Apex-Testing's real-world coding benchmark updates with 70 tasks across 8 categories
Tired of cherry-picked benchmarks? This benchmark uses real private repos with real bugs.
Apex-Testing has published a major update to its real-world agentic coding benchmark, now covering 95% of recent models. The benchmark was created to cut through the noise of inflated claims and curated demos by dropping models into real private GitHub repositories — 65 to 70 actual codebases with genuine bugs and feature requests. Models must figure out fixes and additions just like a developer would, across 70 tasks in 8 difficulty categories.
The updated metrics include average cost per task, average time to complete, scoring per category/difficulty, and an ELO-based leaderboard for head-to-head comparisons. However, some runs are still incomplete: Qwen3.7 Max is about 40/70 tasks done, DeepSeek v4 Pro+Flash are partially done, and Qwen3.6 local models are yet to be added. The maintainer is considering donations or OpenRouter tokens to cover API costs for future updates, while local models that fit in VRAM will always be added. The goal is to provide a transparent, reproducible way to see what actually works in real-world coding tasks versus what’s just marketing.

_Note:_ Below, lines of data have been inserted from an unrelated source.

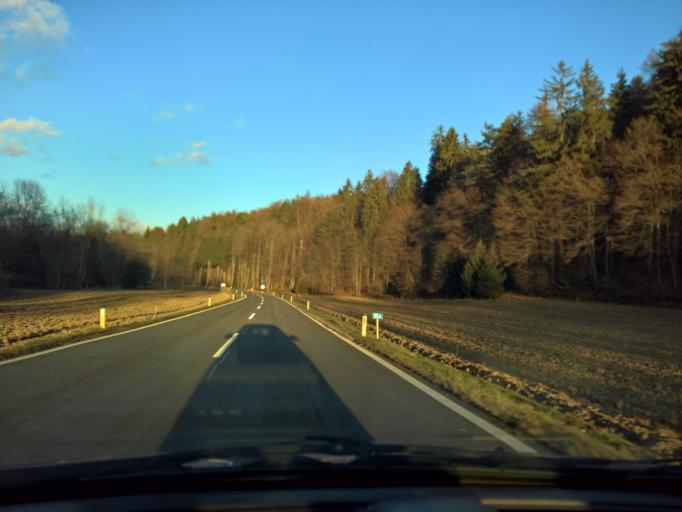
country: AT
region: Styria
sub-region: Politischer Bezirk Leibnitz
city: Leutschach
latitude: 46.7021
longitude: 15.5030
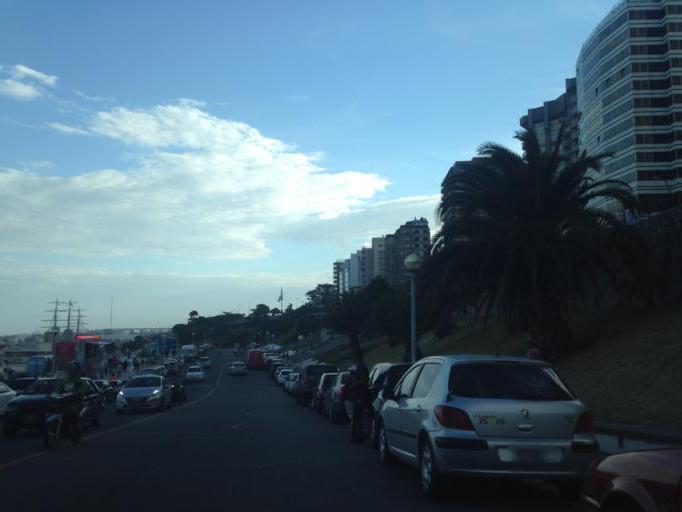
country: AR
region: Buenos Aires
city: Mar del Plata
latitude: -38.0270
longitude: -57.5327
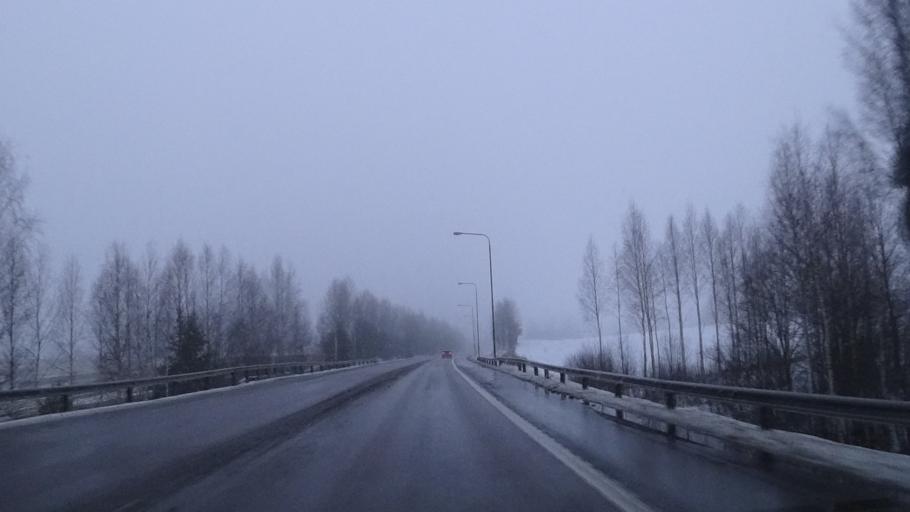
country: FI
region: Paijanne Tavastia
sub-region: Lahti
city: Hollola
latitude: 60.9818
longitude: 25.4655
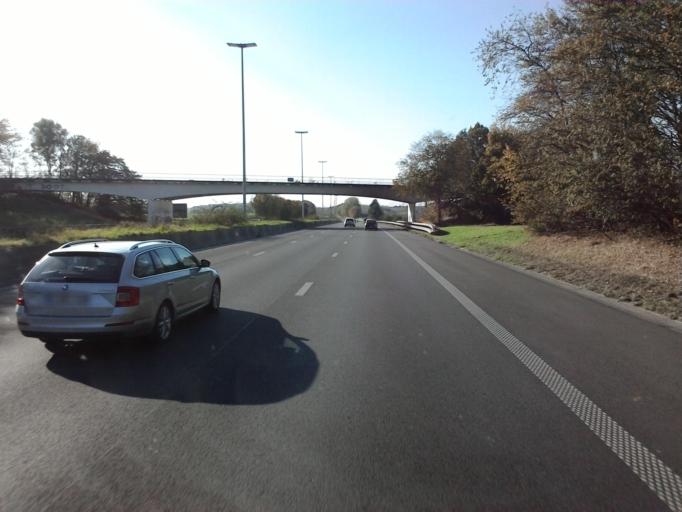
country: BE
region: Wallonia
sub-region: Province de Namur
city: Sombreffe
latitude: 50.4943
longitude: 4.6445
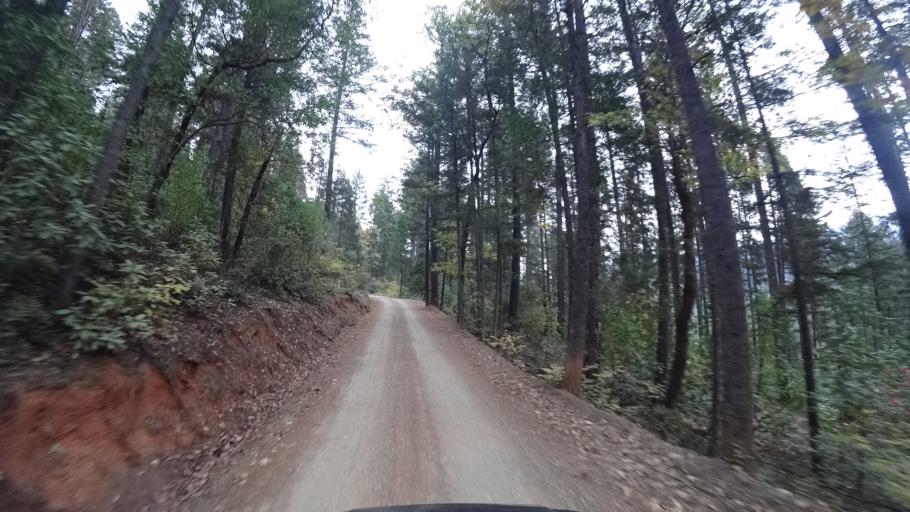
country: US
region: California
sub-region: Siskiyou County
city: Happy Camp
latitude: 41.7824
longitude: -123.3304
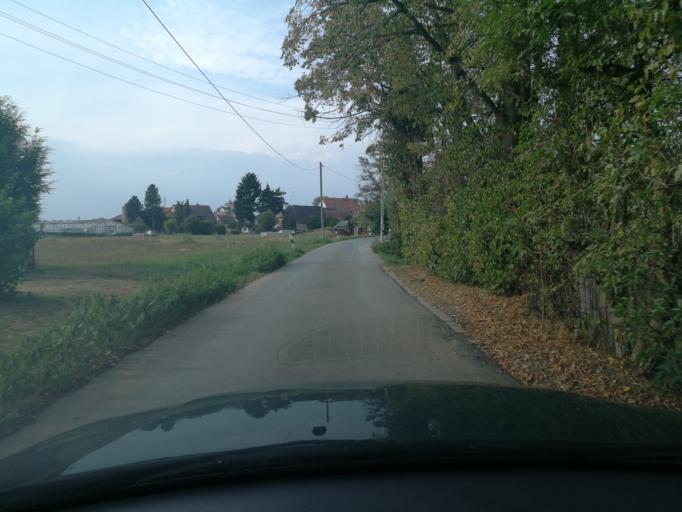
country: DE
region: Bavaria
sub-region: Regierungsbezirk Mittelfranken
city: Wetzendorf
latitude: 49.4880
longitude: 11.0640
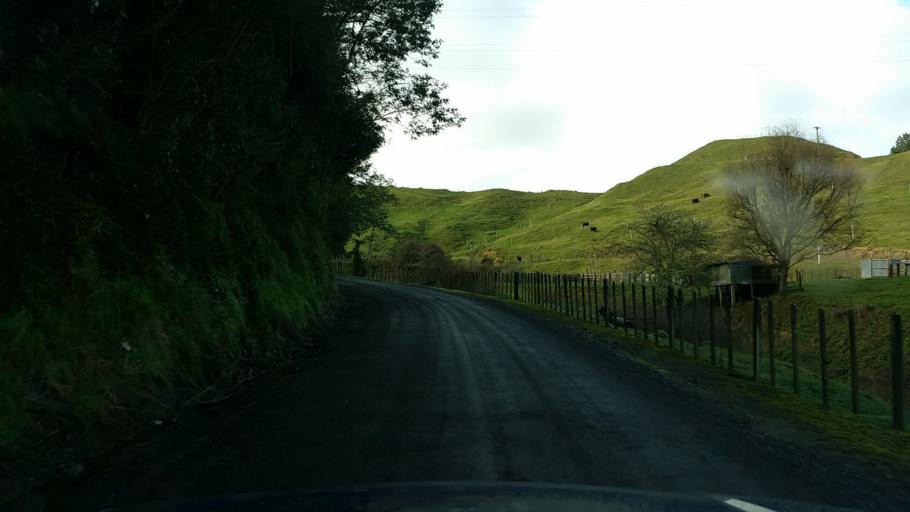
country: NZ
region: Taranaki
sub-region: New Plymouth District
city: Waitara
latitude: -39.0726
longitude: 174.7954
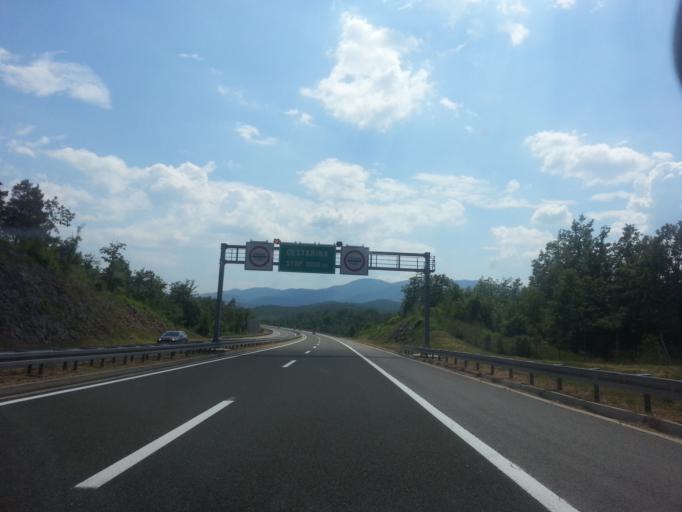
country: HR
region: Primorsko-Goranska
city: Klana
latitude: 45.4655
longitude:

- 70 tasks across 8 categories, all from real private GitHub repos with actual bugs and feature requests
- Metrics include average cost, time, scoring by difficulty, and an ELO-based leaderboard for model comparison
- Some models (Qwen3.7 Max, DeepSeek v4) are still incomplete; local Qwen3.6 models to be added soon
Why It Matters
Provides a much-needed reality check on model performance for developers tired of hype-driven benchmarks.